__RECORDS FOR THE TASK__.
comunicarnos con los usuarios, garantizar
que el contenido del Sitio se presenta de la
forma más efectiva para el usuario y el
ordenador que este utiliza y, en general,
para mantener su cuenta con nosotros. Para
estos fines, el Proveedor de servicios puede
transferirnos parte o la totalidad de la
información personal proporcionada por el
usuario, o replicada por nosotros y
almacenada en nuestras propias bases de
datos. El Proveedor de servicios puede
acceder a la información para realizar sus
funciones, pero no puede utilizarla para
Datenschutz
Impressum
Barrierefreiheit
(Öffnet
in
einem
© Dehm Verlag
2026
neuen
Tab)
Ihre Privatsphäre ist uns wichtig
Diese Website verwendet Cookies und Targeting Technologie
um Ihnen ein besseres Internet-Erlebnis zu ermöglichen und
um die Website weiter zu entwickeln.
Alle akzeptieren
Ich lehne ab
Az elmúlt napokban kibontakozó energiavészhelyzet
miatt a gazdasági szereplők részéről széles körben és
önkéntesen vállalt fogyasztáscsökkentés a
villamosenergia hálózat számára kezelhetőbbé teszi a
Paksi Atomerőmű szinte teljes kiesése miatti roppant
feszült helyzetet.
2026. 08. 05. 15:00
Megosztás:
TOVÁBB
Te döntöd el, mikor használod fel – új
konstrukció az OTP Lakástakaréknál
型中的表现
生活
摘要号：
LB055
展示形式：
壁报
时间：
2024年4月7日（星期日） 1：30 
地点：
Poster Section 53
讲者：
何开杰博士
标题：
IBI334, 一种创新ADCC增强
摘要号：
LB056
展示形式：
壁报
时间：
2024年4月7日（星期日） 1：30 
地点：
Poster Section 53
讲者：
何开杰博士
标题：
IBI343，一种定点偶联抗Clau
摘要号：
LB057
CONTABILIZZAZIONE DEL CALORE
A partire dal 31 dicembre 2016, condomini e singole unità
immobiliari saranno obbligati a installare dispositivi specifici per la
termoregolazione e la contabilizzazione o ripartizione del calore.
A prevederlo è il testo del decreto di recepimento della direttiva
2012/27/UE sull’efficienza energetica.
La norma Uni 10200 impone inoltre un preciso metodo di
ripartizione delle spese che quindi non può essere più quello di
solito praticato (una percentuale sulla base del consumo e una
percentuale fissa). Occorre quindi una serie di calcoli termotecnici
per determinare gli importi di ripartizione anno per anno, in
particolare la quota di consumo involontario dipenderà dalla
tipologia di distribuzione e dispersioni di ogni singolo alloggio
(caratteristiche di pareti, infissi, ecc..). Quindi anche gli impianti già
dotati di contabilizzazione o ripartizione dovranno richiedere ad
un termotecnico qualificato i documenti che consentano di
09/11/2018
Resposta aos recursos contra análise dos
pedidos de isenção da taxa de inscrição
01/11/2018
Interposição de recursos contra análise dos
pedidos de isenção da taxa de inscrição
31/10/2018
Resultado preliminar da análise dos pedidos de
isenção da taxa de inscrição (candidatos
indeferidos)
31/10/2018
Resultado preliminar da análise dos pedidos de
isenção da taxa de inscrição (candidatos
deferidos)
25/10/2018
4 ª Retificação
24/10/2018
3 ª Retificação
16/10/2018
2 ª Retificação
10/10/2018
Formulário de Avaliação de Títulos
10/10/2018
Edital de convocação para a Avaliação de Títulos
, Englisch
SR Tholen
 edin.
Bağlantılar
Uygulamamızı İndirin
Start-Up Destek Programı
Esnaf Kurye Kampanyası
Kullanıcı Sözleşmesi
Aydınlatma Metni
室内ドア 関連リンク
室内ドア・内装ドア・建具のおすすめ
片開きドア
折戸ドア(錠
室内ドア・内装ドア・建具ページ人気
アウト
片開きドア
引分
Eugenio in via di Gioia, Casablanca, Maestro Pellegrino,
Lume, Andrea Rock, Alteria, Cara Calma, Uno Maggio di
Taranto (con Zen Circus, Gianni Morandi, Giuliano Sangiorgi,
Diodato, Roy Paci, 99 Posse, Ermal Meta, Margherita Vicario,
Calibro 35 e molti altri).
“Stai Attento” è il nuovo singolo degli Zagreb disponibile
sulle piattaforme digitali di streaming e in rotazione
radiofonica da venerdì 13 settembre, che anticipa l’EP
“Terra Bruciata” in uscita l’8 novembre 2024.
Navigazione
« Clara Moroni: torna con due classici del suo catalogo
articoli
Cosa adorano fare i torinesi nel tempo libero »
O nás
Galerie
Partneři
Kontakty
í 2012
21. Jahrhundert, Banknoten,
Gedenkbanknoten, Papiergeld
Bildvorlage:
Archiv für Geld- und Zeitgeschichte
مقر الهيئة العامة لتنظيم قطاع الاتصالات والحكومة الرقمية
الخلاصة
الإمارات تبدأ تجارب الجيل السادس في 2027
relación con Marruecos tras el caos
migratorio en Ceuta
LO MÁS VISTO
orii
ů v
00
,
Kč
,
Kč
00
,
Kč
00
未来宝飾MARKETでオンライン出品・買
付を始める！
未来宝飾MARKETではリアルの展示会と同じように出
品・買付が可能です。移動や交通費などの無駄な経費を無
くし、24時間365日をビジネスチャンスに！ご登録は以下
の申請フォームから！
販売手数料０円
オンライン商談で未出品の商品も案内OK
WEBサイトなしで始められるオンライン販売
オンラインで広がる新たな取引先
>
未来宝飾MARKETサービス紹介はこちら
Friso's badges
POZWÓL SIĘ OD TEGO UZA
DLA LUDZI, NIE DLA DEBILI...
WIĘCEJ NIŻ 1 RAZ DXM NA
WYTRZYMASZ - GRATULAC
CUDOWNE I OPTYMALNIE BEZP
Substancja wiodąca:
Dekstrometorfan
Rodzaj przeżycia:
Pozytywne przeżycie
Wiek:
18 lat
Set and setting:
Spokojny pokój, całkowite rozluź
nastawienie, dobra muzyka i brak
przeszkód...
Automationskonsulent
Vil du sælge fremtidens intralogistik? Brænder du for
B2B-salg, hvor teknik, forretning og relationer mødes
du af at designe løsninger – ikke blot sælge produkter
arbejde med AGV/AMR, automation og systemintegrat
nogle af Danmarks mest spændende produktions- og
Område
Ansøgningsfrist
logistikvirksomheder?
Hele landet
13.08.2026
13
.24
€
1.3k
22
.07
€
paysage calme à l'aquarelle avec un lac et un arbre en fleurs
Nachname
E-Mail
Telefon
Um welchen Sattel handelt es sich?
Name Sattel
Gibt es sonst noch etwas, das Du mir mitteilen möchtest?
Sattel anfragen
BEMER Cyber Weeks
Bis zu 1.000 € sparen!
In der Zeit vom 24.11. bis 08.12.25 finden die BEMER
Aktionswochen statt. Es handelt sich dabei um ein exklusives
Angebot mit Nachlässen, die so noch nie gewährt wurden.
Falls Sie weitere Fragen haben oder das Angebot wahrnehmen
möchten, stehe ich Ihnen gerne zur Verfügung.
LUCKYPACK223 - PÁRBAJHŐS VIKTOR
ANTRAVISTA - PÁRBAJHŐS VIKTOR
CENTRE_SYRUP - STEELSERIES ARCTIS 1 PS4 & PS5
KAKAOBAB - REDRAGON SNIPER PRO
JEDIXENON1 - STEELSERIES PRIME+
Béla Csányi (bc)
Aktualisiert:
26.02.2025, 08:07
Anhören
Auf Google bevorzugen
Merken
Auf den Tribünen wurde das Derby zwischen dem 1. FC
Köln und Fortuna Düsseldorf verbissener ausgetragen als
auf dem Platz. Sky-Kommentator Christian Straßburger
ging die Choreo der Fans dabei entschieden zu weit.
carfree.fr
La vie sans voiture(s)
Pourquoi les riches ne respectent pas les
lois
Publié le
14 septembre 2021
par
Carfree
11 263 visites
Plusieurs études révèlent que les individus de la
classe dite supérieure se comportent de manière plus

__WHAT THE TASK REQUIRES__.
All lines of the entries above where "percentuale" turns up should be reported.

__RESULT OF THIS EXERCISE__.
solito praticato (una percentuale sulla base del consumo e una
percentuale fissa). Occorre quindi una serie di calcoli termotecnici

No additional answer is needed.